Tarihteki diktatörler bile medyayı susturamadı

BAŞBAKAN halka "Yolsuzluklara damardan girip önleyeceğiz" diye söz vermişti.

Aradan 6.5 yıl geçti bu sözünü yerine getiremedi.

Damara mamara giremedi.

Ama başkaları girmeye başladı.

Kendi Genel Başkan Yardımcısı Şabah Dişli’nin belediyeyle pişirip kotardığı yolsuzluğa CHP’li Kemal Kılıçdaroğlu girdi.

Şaban Dişli istifa etmek zorunda kaldı.

Bu süreç içinde Başbakan suspus oldu, ağzını bile açamadı.

Dört beş gün önce patlayan Almanya Deniz Feneri yolsuzluğuna ise damardan girenler Alman savcılar oldu.

Gaziantep’teki milyonlarca YTL’lik imar yolsuzlukları ise işler ayyuka çıkınca kendiliğinden döküldü ortaya.

Şimdi tüm parti örgütünü ve belediyelerini sarıp sarmalayan bu yolsuzluk ağı karşısında belli ki Tayyip Bey çaresiz.

Yolsuzluklar bir bir patlamaya başlayınca sıkıntısı arttı.

Bunların gerisinin geleceğini, Cumhuriyet tarihinde yaşanmamış kadar büyük boyutlu talanın tek tek ortaya döküleceğini biliyor.

O nedenle kürsülere çıkıp yolsuzluk olaylarını veren medyayı iftiracı olarak suçlayıp susturmak istiyor.

İyi güzel de bu yolsuzlukları ortaya çıkaran medya değil ki...

Medya Türkiye’nin temizlenmesi için yapması gerekeni yapıyor. ("Türkiye bağırsaklarını temizliyor" diyen Arınç’ın kulaklarını çınlatalım. Kendileri neden susuyor dersiniz?)

* * *

İşte Tayyip Bey’i zıvanadan çıkaran durumlar da bu durumlar.

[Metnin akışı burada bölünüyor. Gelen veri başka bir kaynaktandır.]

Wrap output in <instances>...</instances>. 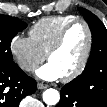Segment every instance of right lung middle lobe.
Masks as SVG:
<instances>
[{
  "mask_svg": "<svg viewBox=\"0 0 107 107\" xmlns=\"http://www.w3.org/2000/svg\"><path fill=\"white\" fill-rule=\"evenodd\" d=\"M27 24L16 17L0 15V66L14 65L10 44L19 31Z\"/></svg>",
  "mask_w": 107,
  "mask_h": 107,
  "instance_id": "right-lung-middle-lobe-1",
  "label": "right lung middle lobe"
}]
</instances>
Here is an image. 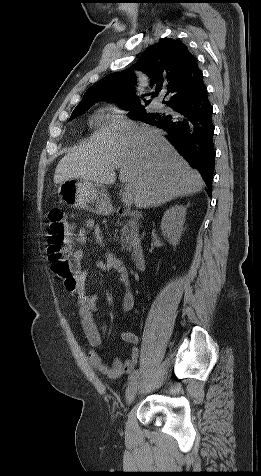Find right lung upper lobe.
<instances>
[{
  "label": "right lung upper lobe",
  "mask_w": 261,
  "mask_h": 476,
  "mask_svg": "<svg viewBox=\"0 0 261 476\" xmlns=\"http://www.w3.org/2000/svg\"><path fill=\"white\" fill-rule=\"evenodd\" d=\"M134 68L145 72L150 77L151 85L156 88L155 93L147 95L154 97L161 90H167L166 95L169 94L170 99L166 103L170 106L187 100L204 86L197 59L187 46L180 40L163 38L142 55L131 71L110 74L93 84L77 107L93 105L106 98L116 100L126 108L141 106L135 95Z\"/></svg>",
  "instance_id": "1"
}]
</instances>
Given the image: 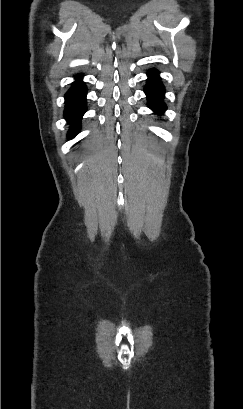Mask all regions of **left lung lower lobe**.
Masks as SVG:
<instances>
[{"mask_svg": "<svg viewBox=\"0 0 243 409\" xmlns=\"http://www.w3.org/2000/svg\"><path fill=\"white\" fill-rule=\"evenodd\" d=\"M147 74L149 78L144 91L148 98V106L154 112L163 113L166 109V106L163 103L165 93L164 86L160 82V78L156 70L152 69Z\"/></svg>", "mask_w": 243, "mask_h": 409, "instance_id": "left-lung-lower-lobe-1", "label": "left lung lower lobe"}]
</instances>
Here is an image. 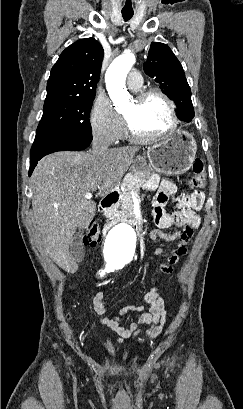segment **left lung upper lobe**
<instances>
[{
    "label": "left lung upper lobe",
    "instance_id": "1",
    "mask_svg": "<svg viewBox=\"0 0 243 409\" xmlns=\"http://www.w3.org/2000/svg\"><path fill=\"white\" fill-rule=\"evenodd\" d=\"M144 71L150 77L155 78L164 94L174 100L178 117L190 122L194 117L191 90L184 70L172 50L163 43L153 42L149 49L148 59L144 63Z\"/></svg>",
    "mask_w": 243,
    "mask_h": 409
}]
</instances>
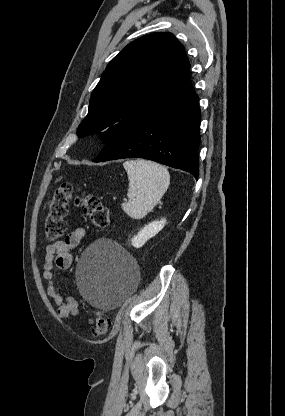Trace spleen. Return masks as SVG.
Listing matches in <instances>:
<instances>
[{
	"mask_svg": "<svg viewBox=\"0 0 285 416\" xmlns=\"http://www.w3.org/2000/svg\"><path fill=\"white\" fill-rule=\"evenodd\" d=\"M123 166L129 180V200L122 204V210L133 220H141L167 192L170 174L165 166L147 160H128Z\"/></svg>",
	"mask_w": 285,
	"mask_h": 416,
	"instance_id": "3e777b00",
	"label": "spleen"
}]
</instances>
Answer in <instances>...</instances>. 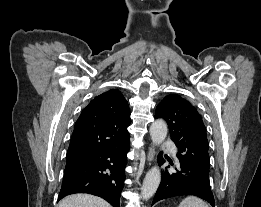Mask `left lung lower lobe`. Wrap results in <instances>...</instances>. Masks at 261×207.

Medyaya görmeyin, duymayın, yazmayın diyor.

Ve bir diktatör edasıyla çıkıp kürsülerden tehditler, şantajlar savuruyor.

Tayyip Bey’i demokrat sananlar veya onu demokrat olarak pazarlayan yandaşları şimdi ne yapacaklar?

Tayyip Bey’e eğer yürekleri yeterse desinler ki: "Siz Aydın Doğan’ı hedef alıyorsunuz ama bu haberlerden onun haberi bile olmaz."

"Aydın Bey de sizin gibi bu haberleri televizyonlardan ve gazetelerden ögreniyordur" desinler.

Tayyip Bey’e haber verelim, bu patlamalar çok daha vahim hale gelecek.

Çünkü kendisi de biliyor ki ortaya çıkan bu pisliklerin bin misli süpürüldüğü halının altında.

Her an patlamaya hazır bir yanardağ gibi gürültüler, kokular geliyor.

AKP’nin gidişi iyi gidiş değil.

Tayyip Bey medyayla didişeceğine yolsuzlukları ortaya çıkarmak için bir an önce önlem alsın.

Tek çare budur.

İftira atarak, şantaj yaparak medyayı susturmak, elindeki siyasi gücü kullanarak insanları baskı altına almak demokrasiyle bağdaşmaz.

* * *

Tayyip Bey Suriye’ye giderken uçağına 10 gazeteci davet etti.

Bu 10 gazeteciden 8’i kendi yandaşı gazetelerin mensuplarıydı.

Bugün, Zaman, Türkiye, Vakit, Sabah, Star, Yeni Şafak ve Kanal 7.

Kendi yandaşı olmayan iki gazete ise Hürriyet ile Akşam’dı.

Tayyip Bey’in ve Abdullah Bey’in hemen bütün gezilerindeki medya dengesi böyle kuruluyor.

Ayıp olmasın diye bir veya iki tarafsız gazete çağrılıyor, geri kalanların tümü de AKP militanı olarak kalem oynatan gazeteciler oluyor.

Tayyip Bey ne yaparsa yapsın, ne kadar uğraşırsa uğraşsın, yolsuzlukları, talanı, pislikleri örtmeye, saklamaya gücü yetmez.

Tarihteki diktatörler bile bunu başaramamışlardır.